SS400 Structural Steel
SS400とは?
S45Cとは?|特徴・用途・加工性をわかりやすく解説
S45Cの概要
S45C(エス45シー)とは、JIS G 4051に規定される機械構造用炭素鋼の代表的な鋼種です。「S」は Steel、「45」は**炭素含有量が約0.45%**であることを示しています。
SS400よりも炭素量が多く、強度と耐摩耗性に優れるため、機械部品や構造部品に広く使用されています。
S45Cの主な特徴
S45Cは、強度と加工性のバランスが良い中炭素鋼です。
引張強さ・硬さが高い
焼入れ・焼戻しによる強度調整が可能
機械部品向けの定番材料
SS400より価格はやや高い
「構造材」よりも機械部品向けとして選定される鋼材です。
化学成分と機械的性質
S45Cは、化学成分が明確に規定されています。
炭素(C):0.42~0.48%
引張強さ:約570~750 N/mm²
硬さ:HB 170~220(焼ならし状態)
焼入れ・焼戻しを行うことで、さらに高い強度と耐摩耗性を得ることができます。
S45Cの主な用途
S45Cは、以下のような部品に多く使用されています。
シャフト、軸
歯車、ピン、ボルト
治具部品
機械構成部品
繰り返し荷重がかかる部品や、ある程度の耐摩耗性が必要な用途に適しています。
S45Cの加工性
切削加工旋盤加工・フライス加工ともに対応可能ですが、SS400と比べると硬いため、切削条件や工具選定が重要になります。
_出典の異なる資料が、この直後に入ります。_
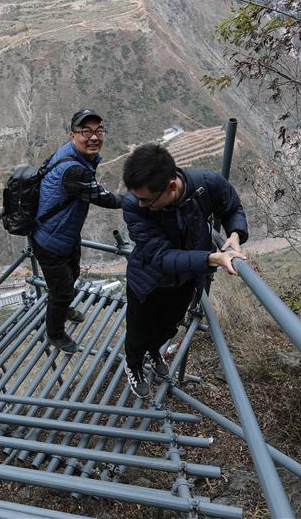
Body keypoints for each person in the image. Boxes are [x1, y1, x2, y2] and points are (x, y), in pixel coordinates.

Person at [121, 143, 248, 398]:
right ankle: (133, 364)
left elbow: (232, 207)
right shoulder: (133, 204)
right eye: (138, 198)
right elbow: (161, 256)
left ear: (171, 186)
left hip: (184, 281)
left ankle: (155, 350)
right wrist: (212, 258)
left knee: (169, 327)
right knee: (138, 332)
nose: (141, 205)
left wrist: (234, 234)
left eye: (147, 199)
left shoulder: (206, 184)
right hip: (147, 282)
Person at [31, 108, 122, 353]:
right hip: (51, 241)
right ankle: (55, 333)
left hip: (63, 234)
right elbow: (104, 198)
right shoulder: (74, 169)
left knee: (71, 275)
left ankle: (63, 306)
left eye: (98, 131)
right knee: (61, 288)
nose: (94, 137)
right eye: (86, 132)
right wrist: (140, 199)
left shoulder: (71, 153)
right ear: (73, 136)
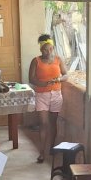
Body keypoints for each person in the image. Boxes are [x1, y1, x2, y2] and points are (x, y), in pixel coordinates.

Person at [28, 34, 68, 163]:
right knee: (43, 123)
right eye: (45, 49)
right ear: (41, 49)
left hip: (56, 94)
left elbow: (66, 75)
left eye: (50, 49)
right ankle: (42, 152)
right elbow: (31, 79)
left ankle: (52, 148)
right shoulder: (36, 61)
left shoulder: (58, 59)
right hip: (41, 95)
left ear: (53, 48)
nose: (48, 52)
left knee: (53, 122)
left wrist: (58, 79)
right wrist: (43, 84)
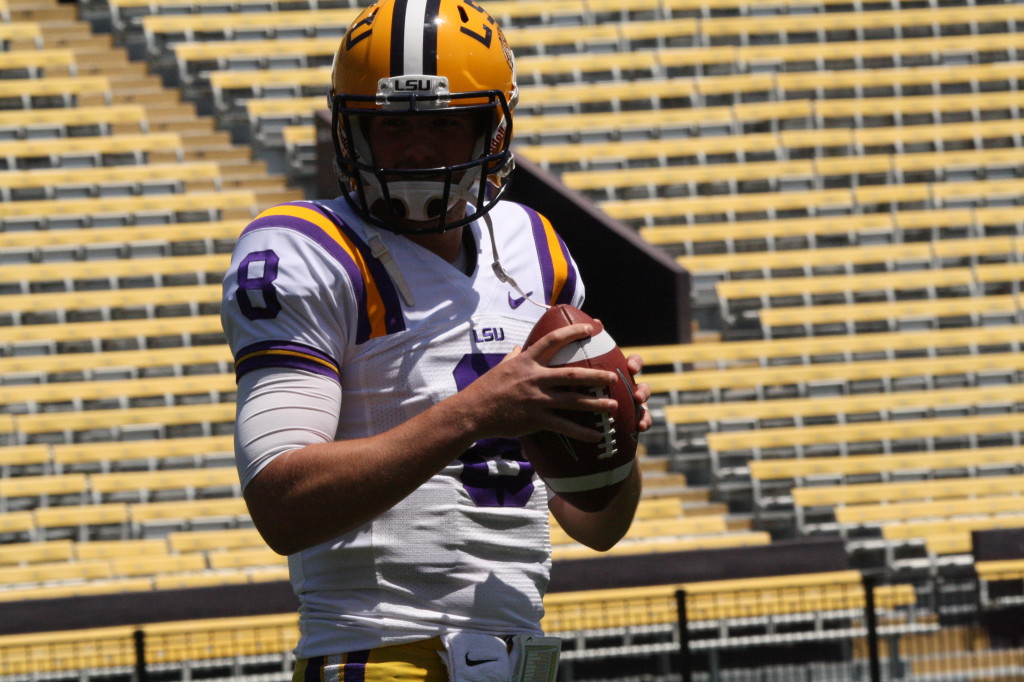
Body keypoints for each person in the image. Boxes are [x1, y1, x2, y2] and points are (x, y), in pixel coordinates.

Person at [220, 1, 653, 680]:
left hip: (522, 656)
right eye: (393, 126)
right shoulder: (307, 249)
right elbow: (282, 503)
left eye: (445, 124)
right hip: (381, 653)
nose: (417, 148)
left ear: (492, 126)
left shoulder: (534, 246)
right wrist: (481, 411)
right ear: (350, 132)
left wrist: (612, 439)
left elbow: (595, 525)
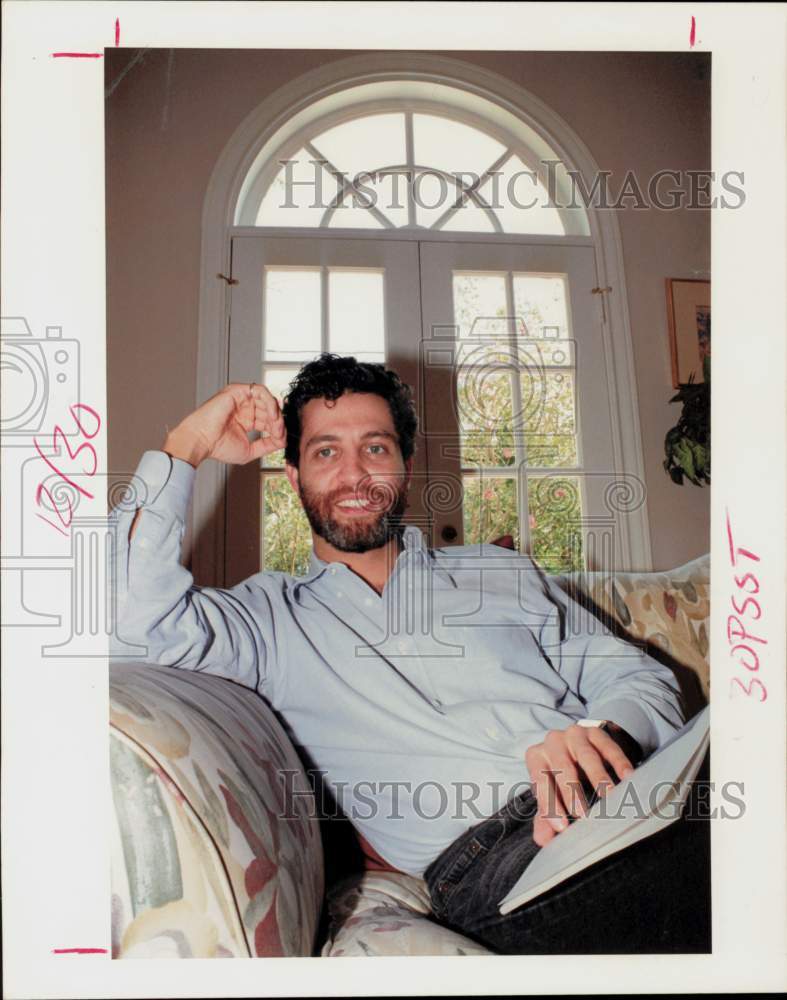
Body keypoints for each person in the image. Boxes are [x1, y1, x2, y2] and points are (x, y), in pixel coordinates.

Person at [113, 353, 710, 954]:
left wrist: (601, 736)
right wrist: (186, 445)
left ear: (406, 465)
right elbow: (121, 624)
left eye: (375, 448)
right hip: (498, 859)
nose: (354, 474)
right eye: (325, 452)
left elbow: (637, 676)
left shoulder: (498, 571)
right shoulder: (266, 621)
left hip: (629, 789)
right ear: (292, 476)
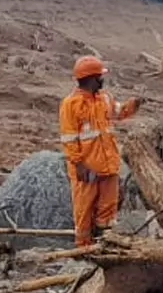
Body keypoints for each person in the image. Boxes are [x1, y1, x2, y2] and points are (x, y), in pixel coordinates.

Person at [60, 56, 141, 247]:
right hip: (87, 170)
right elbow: (69, 138)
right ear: (91, 79)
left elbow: (118, 112)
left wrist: (133, 105)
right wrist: (78, 164)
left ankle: (104, 246)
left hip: (108, 166)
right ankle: (83, 251)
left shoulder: (104, 98)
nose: (102, 80)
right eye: (99, 76)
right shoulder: (71, 104)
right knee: (84, 212)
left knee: (108, 211)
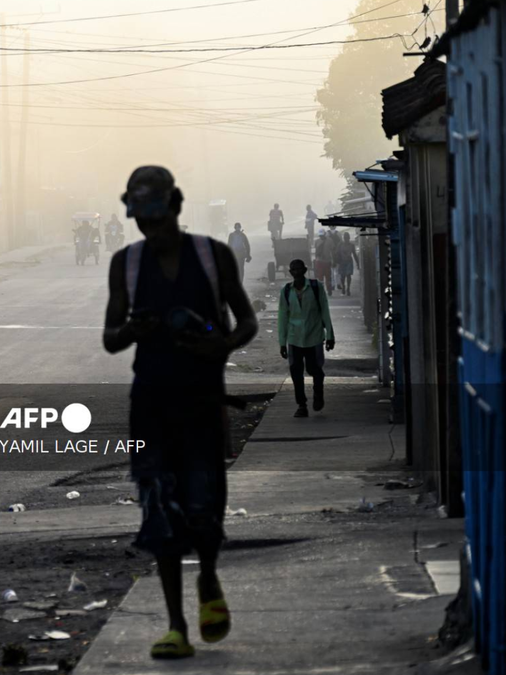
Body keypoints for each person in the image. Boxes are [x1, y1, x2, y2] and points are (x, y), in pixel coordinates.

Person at [103, 166, 257, 660]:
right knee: (159, 513)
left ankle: (208, 576)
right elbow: (110, 339)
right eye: (142, 221)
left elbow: (247, 319)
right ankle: (175, 626)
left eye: (156, 217)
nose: (150, 229)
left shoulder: (213, 257)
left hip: (203, 403)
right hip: (150, 405)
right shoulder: (125, 265)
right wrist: (134, 330)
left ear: (175, 207)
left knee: (203, 507)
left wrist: (222, 346)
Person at [278, 258, 335, 418]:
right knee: (296, 372)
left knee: (314, 369)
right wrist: (282, 343)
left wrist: (330, 335)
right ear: (290, 273)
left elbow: (324, 311)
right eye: (293, 270)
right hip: (294, 338)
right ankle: (301, 405)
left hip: (314, 337)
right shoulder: (286, 291)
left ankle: (318, 395)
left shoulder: (316, 287)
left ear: (304, 270)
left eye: (299, 269)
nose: (296, 273)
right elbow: (283, 317)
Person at [312, 231, 334, 295]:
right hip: (321, 261)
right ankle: (323, 290)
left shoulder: (329, 241)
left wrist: (333, 260)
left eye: (322, 235)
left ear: (324, 235)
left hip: (325, 261)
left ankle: (328, 290)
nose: (321, 236)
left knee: (327, 277)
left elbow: (332, 251)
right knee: (321, 277)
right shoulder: (328, 241)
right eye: (320, 235)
熱処理焼入れ・焼戻しが可能で、用途に応じた硬度調整が行えます。精密部品では、熱処理後の仕上げ加工が前提となるケースが多くあります。
溶接炭素量が高いため、溶接割れのリスクがあり、予熱・後熱管理が必要です。
S45Cと他鋼種の違い
鋼種 | 特徴 | 主な用途 |
SS400 | 低コスト・汎用 | 構造材、架台 |
S45C | 高強度 | 軸、機械部品 |
SCM415 | 合金鋼 | 高負荷・耐摩耗部品 |
高精度・高強度が必要な場合は、S45C以上の鋼種が選定されます。
使用時の注意点
溶接性が低く、管理が必要
熱処理による歪みが発生しやすい
表面処理や仕上げ工程を考慮した設計が重要
まとめ
S45Cは、機械部品向けの定番鋼材として幅広く使用されています。SS400では強度不足となる場面で、コストと性能のバランスが取れた選択肢です。
材料選定では、「強度がどこまで必要か」「熱処理が必要か」を明確にすることで、無駄なコストを抑えた設計・加工が可能になります。